**Records shown**
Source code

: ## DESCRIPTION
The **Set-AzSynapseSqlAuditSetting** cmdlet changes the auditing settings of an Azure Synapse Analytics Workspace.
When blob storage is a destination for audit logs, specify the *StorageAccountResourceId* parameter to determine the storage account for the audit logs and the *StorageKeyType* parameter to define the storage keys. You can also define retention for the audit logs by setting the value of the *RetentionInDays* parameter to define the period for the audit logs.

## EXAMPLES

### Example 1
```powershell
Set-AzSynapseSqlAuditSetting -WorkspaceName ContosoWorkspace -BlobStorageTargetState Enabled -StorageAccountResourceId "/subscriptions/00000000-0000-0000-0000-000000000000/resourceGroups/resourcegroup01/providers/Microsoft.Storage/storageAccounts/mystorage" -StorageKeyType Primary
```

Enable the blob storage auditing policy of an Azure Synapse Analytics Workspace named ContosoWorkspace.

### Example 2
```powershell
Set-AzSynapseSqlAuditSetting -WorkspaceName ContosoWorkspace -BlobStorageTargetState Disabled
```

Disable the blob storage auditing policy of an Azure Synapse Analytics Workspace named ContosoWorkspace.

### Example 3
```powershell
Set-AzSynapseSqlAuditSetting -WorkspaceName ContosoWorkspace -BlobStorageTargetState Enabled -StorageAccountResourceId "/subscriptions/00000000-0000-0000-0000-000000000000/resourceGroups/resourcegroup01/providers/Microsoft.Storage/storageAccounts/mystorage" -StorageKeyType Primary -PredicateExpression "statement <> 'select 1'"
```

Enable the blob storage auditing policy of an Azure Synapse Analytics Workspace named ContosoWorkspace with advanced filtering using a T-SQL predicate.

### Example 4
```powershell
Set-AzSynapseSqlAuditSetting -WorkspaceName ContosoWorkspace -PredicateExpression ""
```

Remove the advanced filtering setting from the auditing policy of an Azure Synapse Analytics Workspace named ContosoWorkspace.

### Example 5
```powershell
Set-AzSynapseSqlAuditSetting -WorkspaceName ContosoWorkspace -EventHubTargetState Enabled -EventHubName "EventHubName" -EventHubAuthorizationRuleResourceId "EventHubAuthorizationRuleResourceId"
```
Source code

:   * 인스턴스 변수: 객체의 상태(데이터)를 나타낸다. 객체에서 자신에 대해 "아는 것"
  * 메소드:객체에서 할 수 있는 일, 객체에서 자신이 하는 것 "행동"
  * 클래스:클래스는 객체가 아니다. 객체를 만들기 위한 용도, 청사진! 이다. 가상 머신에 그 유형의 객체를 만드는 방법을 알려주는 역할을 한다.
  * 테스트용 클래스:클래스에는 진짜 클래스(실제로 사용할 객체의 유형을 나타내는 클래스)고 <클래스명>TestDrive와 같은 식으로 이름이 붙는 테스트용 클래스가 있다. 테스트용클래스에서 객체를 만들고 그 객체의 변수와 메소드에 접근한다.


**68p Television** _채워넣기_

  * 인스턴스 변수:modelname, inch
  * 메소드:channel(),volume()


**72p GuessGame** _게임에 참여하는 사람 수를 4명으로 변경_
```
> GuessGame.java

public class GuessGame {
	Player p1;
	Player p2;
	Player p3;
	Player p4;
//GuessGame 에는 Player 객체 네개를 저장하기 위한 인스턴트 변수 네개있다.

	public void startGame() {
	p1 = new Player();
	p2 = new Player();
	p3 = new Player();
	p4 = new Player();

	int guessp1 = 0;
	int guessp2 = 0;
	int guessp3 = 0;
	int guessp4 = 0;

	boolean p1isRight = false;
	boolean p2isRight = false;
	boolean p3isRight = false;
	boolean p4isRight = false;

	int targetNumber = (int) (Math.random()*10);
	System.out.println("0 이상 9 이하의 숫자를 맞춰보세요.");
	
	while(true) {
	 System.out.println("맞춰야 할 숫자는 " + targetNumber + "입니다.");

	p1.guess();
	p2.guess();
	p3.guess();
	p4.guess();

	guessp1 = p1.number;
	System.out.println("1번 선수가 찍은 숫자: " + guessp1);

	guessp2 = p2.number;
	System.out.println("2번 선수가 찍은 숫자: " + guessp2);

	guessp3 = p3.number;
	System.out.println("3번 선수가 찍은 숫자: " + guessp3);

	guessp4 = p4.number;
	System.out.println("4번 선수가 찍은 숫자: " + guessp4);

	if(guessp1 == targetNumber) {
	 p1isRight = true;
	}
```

**What to work on**
Search the data for the string "false" and copy every line where it appears.

**Response to this exercise**
	boolean p1isRight = false;
	boolean p2isRight = false;
	boolean p3isRight = false;
	boolean p4isRight = false;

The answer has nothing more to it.